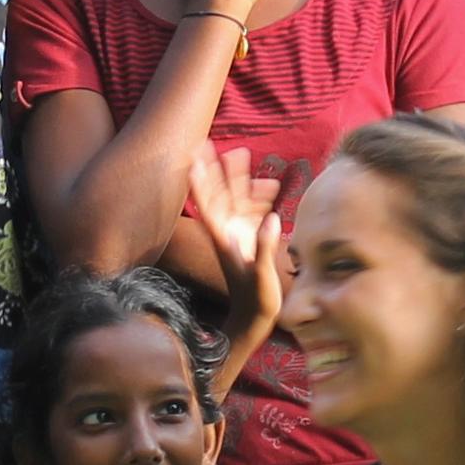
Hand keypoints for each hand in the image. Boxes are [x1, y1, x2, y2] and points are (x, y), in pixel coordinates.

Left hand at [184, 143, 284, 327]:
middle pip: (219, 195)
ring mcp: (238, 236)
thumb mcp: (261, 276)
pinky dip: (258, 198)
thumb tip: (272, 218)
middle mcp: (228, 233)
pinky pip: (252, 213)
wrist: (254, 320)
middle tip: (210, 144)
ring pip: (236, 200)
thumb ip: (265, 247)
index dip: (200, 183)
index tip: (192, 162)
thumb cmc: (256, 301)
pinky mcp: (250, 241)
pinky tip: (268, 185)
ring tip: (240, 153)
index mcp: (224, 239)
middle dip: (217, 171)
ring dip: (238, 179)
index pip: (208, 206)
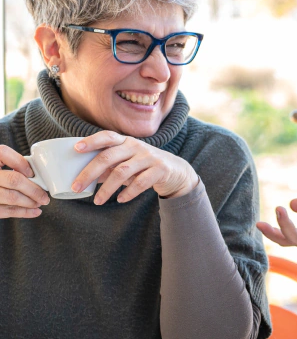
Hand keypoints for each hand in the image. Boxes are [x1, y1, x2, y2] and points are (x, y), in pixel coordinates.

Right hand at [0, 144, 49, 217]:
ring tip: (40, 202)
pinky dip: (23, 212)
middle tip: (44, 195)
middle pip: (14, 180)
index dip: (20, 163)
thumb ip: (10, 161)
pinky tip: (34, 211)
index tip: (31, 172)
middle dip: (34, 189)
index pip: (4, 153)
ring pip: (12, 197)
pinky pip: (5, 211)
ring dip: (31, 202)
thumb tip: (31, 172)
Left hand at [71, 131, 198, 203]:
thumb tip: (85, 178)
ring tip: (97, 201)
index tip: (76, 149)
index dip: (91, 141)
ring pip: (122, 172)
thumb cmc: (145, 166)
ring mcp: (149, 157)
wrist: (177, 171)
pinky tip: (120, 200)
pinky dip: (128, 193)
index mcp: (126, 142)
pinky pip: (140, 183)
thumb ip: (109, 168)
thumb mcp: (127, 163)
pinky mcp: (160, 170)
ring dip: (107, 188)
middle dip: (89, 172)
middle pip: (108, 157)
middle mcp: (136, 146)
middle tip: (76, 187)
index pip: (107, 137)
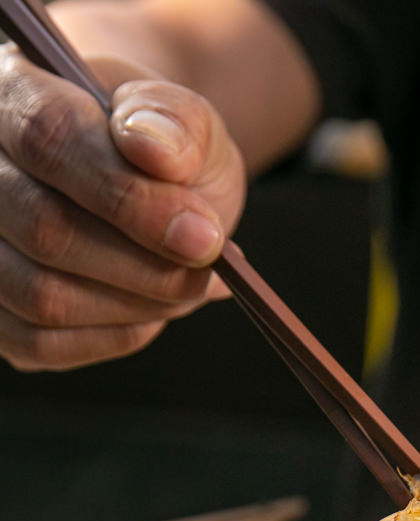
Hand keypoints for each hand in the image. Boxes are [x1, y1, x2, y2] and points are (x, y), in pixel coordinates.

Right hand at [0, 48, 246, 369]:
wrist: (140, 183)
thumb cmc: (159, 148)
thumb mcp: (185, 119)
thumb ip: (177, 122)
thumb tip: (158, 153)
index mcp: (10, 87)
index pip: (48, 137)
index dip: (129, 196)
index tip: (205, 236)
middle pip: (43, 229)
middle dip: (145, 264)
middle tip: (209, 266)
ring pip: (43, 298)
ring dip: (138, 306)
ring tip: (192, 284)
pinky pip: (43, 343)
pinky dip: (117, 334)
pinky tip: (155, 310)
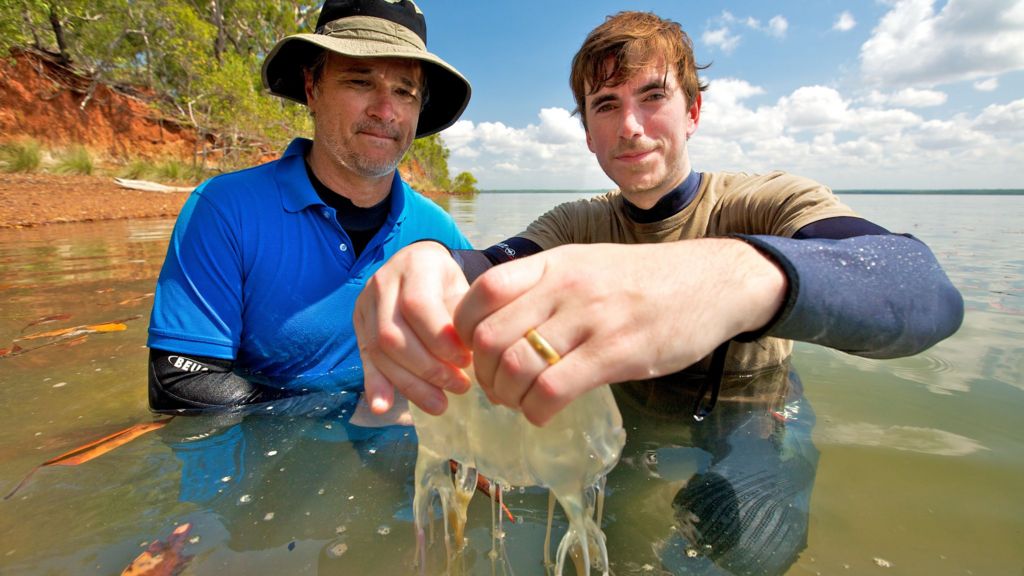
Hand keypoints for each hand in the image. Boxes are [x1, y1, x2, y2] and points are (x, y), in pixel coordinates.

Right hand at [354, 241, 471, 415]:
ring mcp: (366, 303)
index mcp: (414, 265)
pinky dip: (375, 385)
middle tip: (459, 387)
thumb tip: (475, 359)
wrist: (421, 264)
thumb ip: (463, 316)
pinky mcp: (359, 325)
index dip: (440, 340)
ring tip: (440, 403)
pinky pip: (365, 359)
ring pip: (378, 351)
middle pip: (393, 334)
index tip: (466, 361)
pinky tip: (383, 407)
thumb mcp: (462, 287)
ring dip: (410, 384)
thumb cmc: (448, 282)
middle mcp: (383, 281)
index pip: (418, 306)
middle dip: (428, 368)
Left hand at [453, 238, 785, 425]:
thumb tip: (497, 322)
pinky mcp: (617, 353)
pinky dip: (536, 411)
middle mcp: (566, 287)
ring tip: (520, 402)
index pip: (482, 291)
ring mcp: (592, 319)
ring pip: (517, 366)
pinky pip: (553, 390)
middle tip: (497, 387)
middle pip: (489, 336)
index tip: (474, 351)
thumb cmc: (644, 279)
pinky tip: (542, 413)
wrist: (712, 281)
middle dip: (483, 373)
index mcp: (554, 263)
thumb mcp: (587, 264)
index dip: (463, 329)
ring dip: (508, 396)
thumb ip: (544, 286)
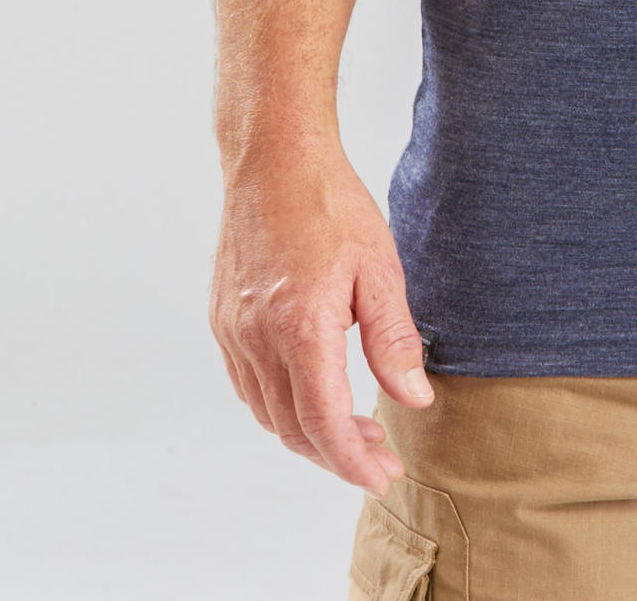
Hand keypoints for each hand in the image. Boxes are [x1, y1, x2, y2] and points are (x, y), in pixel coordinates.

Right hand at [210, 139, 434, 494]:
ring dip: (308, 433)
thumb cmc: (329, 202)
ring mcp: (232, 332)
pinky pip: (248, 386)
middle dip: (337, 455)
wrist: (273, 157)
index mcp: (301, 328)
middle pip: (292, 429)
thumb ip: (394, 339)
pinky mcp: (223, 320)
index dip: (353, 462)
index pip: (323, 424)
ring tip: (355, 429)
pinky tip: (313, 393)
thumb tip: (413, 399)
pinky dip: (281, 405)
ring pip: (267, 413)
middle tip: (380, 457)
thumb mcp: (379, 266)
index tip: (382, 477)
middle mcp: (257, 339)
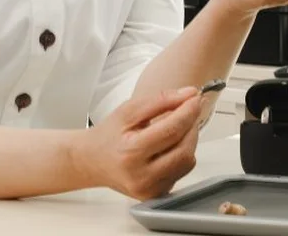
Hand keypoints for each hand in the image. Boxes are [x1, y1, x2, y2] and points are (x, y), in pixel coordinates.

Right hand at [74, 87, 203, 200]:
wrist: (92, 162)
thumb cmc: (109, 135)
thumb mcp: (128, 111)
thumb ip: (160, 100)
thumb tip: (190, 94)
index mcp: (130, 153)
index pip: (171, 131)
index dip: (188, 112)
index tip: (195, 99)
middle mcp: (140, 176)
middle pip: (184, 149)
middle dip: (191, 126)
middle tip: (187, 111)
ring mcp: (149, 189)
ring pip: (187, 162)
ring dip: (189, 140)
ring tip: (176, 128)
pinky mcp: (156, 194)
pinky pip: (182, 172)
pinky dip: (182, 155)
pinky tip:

····················

# What you should do:
Range to copy from the listing above: the line containing "pinky pip: (43, 343)" down to the line containing "thumb ip: (463, 316)", both included. Reproduce it exactly, minus the pictures, and add nothing.

# Result of this task:
pinky pip: (43, 343)
pinky dip: (117, 334)
pinky tip: (155, 310)
Hand keypoints for each hand in the image. Boxes are [x1, y1, x2, y2] and points are (x, y), in pixel coordinates.

Right hand at [354, 241, 471, 415]:
ring mcp: (366, 303)
index mcp: (414, 265)
pinky dip: (375, 385)
middle tip: (459, 387)
thumb tip: (475, 359)
wrist: (421, 264)
thumb ip: (463, 316)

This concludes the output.